S1 E22 • Dangerous Edge: The Life of Graham Greene
Dangerous Edge: A Life of Graham Greene, the first American-produced documentary about Greene, weaves his novels, including "The Quiet American," "Brighton Rock," "The End of the Affair" and "The Third Man," and moves into the story of his life and reveals an extraordinary man who travelled the globe to escape the boredom of ordinary existence. Participants include; novelists John Mortimer, John Le Carré and David Lodge, writer Paul Theroux, former CIA operative and author Frederick Hitz, and Greene’s daughter Caroline Bourget. Greene’s writing captures the essence of what it means to be human: The struggle between faith and doubt, love and betrayal, action and inaction, the individual and the state. Greene famously warned writers to avoid personal, political and ideological ties: A writer must “have a sliver of ice in his heart,” he said, and “be a piece of grit in the State machinery.” After Greene’s death in 1991, Paul Gray wrote in TIME Magazine, “No serious writer of the twentieth century has more thoroughly influenced the public imagination than Graham Greene.” His influence continues. Greene is quoted on average 100 times every month in publications around the world, and the British Film Institute recently voted The Third Man the industry’s best British film. While Greene’s work and influence are apparent, Greene the man remains an enigma. Despite repeated suicide attempts, he lived to be 86. He was a British spy who befriended traitor Kim Philby. He was a committed Catholic who referred to himself as a “Catholic agnostic.” He craved anonymity, yet his writing made him famous. Greene attributed such incongruities to manic depression. Rather than allowing his condition to cripple him, however, he channelled it into enormous creativity, and from his death wish ultimately sprang an acute awareness of the value of life.

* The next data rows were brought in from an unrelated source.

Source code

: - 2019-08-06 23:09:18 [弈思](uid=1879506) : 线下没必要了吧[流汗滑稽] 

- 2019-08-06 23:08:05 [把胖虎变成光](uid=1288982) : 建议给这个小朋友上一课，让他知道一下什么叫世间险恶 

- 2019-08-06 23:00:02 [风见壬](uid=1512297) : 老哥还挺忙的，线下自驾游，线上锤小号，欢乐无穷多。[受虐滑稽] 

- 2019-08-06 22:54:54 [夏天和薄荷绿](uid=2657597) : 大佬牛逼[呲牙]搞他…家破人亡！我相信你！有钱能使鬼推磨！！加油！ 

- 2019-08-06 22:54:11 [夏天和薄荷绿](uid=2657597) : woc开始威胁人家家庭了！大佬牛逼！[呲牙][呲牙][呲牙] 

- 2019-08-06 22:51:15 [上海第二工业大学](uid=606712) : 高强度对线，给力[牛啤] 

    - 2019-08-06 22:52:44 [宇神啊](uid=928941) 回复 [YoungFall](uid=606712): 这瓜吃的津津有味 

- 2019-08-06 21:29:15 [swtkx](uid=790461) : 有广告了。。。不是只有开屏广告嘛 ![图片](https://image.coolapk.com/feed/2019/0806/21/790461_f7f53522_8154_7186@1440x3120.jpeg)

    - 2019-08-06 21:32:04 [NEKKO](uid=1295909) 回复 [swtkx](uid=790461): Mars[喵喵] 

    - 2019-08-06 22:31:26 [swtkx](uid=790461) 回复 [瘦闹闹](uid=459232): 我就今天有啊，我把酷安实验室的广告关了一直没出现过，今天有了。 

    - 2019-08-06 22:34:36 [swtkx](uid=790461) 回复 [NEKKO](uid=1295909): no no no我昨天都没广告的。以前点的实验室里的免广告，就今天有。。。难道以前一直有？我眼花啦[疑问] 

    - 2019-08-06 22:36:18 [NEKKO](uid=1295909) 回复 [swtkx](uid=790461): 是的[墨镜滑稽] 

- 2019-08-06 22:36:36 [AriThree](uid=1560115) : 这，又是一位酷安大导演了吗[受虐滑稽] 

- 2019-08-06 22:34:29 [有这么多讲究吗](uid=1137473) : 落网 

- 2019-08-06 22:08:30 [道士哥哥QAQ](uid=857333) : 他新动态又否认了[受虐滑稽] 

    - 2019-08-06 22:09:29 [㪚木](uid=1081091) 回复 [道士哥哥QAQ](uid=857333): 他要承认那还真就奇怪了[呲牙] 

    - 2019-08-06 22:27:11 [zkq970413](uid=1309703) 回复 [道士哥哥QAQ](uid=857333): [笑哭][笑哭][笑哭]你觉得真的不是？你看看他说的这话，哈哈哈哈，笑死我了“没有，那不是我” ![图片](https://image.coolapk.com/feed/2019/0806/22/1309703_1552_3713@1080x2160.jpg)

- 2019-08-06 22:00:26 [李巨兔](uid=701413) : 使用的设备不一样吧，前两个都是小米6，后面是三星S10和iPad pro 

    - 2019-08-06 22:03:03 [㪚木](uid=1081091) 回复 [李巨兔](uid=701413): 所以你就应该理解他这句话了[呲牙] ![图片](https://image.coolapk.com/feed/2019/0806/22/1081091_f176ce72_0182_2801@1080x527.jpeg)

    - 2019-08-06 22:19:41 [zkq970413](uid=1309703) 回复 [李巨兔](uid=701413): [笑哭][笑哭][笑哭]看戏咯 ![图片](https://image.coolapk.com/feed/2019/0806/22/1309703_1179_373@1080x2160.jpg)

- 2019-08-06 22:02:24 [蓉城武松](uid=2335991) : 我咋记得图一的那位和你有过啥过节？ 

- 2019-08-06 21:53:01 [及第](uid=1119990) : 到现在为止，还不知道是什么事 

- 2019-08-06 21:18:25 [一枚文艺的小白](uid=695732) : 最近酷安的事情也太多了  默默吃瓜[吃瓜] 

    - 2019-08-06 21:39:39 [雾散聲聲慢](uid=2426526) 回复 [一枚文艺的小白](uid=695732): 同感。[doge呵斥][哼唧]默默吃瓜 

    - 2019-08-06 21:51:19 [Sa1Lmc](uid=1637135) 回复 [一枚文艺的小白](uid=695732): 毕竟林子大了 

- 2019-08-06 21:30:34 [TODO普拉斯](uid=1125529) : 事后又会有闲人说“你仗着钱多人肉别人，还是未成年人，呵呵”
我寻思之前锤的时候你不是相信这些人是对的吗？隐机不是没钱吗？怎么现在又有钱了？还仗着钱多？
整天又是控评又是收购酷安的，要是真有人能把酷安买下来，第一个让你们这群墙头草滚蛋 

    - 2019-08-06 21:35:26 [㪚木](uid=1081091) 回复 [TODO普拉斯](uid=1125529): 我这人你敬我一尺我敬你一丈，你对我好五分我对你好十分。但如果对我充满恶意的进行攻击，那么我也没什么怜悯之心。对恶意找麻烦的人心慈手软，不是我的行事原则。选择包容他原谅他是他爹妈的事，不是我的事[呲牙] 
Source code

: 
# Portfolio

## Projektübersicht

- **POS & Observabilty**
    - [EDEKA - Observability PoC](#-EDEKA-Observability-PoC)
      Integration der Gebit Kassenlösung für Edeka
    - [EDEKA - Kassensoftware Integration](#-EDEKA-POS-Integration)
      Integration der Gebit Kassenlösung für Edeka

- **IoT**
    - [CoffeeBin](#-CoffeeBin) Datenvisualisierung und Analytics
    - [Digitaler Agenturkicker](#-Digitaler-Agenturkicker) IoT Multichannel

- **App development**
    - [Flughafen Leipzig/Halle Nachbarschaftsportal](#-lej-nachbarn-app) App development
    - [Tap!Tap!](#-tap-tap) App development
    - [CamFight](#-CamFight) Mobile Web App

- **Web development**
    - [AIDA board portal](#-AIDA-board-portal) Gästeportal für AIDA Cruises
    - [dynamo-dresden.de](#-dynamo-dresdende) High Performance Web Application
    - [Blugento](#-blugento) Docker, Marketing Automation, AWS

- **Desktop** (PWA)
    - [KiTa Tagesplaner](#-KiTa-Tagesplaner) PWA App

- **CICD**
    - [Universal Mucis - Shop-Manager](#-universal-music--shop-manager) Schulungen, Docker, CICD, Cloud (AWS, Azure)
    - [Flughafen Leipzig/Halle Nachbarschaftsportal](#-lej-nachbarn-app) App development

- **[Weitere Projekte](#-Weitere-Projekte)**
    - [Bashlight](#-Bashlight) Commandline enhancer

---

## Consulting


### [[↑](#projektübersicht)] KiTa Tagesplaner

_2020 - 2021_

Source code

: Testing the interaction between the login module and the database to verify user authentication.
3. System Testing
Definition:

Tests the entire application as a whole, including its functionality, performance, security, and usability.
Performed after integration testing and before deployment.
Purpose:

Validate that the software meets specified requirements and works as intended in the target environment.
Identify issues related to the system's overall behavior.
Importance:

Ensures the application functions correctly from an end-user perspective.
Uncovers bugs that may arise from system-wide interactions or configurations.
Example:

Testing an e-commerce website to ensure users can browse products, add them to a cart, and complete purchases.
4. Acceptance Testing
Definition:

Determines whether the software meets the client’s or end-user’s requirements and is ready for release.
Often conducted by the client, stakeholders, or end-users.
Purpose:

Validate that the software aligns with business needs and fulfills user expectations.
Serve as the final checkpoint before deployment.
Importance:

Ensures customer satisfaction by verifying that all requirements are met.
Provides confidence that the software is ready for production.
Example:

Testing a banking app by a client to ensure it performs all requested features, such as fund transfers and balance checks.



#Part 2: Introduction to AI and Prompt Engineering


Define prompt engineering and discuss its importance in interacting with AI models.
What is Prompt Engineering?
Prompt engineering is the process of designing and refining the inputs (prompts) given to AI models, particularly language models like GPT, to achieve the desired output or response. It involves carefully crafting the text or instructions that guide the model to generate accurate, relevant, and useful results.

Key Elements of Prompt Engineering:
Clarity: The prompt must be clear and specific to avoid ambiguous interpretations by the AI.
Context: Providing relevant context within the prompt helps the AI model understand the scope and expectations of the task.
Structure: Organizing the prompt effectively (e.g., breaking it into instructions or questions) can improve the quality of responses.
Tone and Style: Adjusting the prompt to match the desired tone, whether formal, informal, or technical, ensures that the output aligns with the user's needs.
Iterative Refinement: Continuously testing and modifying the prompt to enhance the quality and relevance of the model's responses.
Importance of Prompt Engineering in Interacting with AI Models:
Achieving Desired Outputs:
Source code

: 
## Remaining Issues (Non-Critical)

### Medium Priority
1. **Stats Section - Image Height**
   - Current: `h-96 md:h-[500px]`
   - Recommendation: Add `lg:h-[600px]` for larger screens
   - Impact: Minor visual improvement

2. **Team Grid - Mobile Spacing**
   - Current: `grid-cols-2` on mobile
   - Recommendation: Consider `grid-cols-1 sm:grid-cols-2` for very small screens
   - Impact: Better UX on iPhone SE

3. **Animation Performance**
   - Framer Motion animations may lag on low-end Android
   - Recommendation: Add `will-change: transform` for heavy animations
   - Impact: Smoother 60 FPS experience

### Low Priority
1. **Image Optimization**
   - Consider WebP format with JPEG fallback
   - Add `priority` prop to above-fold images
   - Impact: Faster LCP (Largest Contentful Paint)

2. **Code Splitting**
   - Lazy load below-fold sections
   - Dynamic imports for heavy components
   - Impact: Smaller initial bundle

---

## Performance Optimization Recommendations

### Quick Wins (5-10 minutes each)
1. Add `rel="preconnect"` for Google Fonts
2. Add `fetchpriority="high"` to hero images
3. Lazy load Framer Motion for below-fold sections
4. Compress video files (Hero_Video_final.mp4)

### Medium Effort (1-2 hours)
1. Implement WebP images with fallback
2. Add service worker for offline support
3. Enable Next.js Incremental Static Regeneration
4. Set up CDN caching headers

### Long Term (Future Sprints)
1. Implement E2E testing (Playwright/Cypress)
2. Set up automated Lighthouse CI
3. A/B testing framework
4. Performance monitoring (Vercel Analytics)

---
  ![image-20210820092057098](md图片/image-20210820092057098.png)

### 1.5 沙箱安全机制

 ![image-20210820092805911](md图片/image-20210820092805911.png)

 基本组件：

Première diffusion : 13 mai 2013
S1 E23 • Discovering Pink Floyd
Music critics and fans look back at the 30-year career of progressive rockers Pink Floyd, famed for their hugely successful concept albums and elaborate live shows. Founded in 1965, the band originally consisted of students Syd Barrett, Nick Mason, Roger Waters, and Richard Wright. They first gained popularity performing in London's underground music scene during the late 1960s, and under Barrett's creative leadership they released two charting singles and a successful debut album. David Gilmour joined as a fifth member in December 1967, and Barrett left the band in April 1968 due to his deteriorating mental health. After Barrett's departure, Waters became their primary songwriter and lyricist. Pink Floyd achieved critical and commercial success with the concept albums The Dark Side of the Moon (1973), Wish You Were Here (1975), Animals (1977), The Wall (1979) and The Final Cut (1983).